I've configured the cron expression to make it run every minute, but it's always just stuck in the started state (not indexing) and pages processed remain at 0.

Any pointers appreciated!


(Christian Dahlqvist) #2

How did you configure the rollup job? What does your data look like?


(Trondhindenes) #3

Ah, I see some exceptions regarding "data too large" in the Elasticsearch job. I guess I was expecting that kind of info to be surfaced into the job response somehow. Will dig into it.


(Trondhindenes) #4

I'm getting a circuit breaker exception, which seems to be the root cause of why my rollups arent generating. Funny thing is, whatever I set the heap size to, the exception triggers on slightly data too large exceptions:

Originally max mem was set to the default of 1GB, which triggered the circuit breaker at around 750MB. Now when upping to 4GB, I'm getting this:

Caused by: org.elasticsearch.common.breaker.CircuitBreakingException: [request] Data too large, data for [<reused_arrays>] would be [3200119680/2.9gb], which is larger than the limit of [2495663308/2.3gb]

Here's my rollup job:

{
    "index_pattern": "webserverlogs-prod-*",
    "rollup_index": "webserverlogs-prod_rollup",
    "cron": "* * * * * ?",
    "page_size" :10,
    "groups" : {
      "date_histogram": {
        "field": "@timestamp",
        "interval": "10m",
        "delay": "5m"
      },
      "terms": {
        "fields": ["request_host", "request_method", "upstream_statuscode"]
      },
      "histogram": {
        "fields": ["timetaken"],
        "interval": 100
      }
    },
    "metrics": [
        {
            "field": "timetaken",
            "metrics": ["min", "max", "avg", "value_count"]
        }
    ]
}

The "raw" webserverlogs index currently holds 117MB of data.

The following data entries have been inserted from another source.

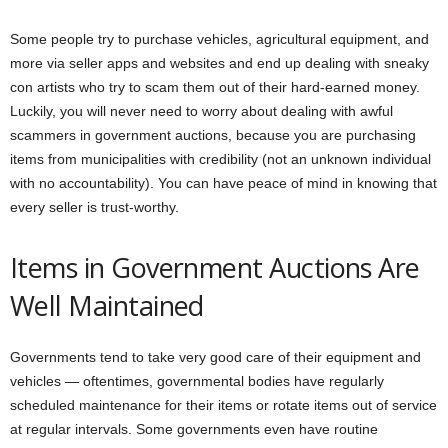
Some people try to purchase vehicles, agricultural equipment, and
more via seller apps and websites and end up dealing with sneaky
con artists who try to scam them out of their hard-earned money.
Luckily, you will never need to worry about dealing with awful
scammers in government auctions, because you are purchasing
items from municipalities with credibility (not an unknown individual
with no accountability). You can have peace of mind in knowing that
every seller is trust-worthy.
Items in Government Auctions Are
Well Maintained
Governments tend to take very good care of their equipment and
vehicles — oftentimes, governmental bodies have regularly
scheduled maintenance for their items or rotate items out of service
at regular intervals. Some governments even have routine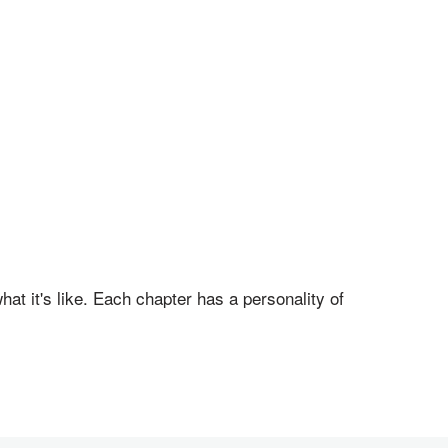
hat it's like. Each chapter has a personality of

EDIT: Looks like the root cause was the fact that the rollup index would be hit by the mapping template of the raw index. As far as I can see, rollups expect to be able to create their own mappings. Maybe something to clarify in the documentation.


(system) #5

This topic was automatically closed 28 days after the last reply. New replies are no longer allowed.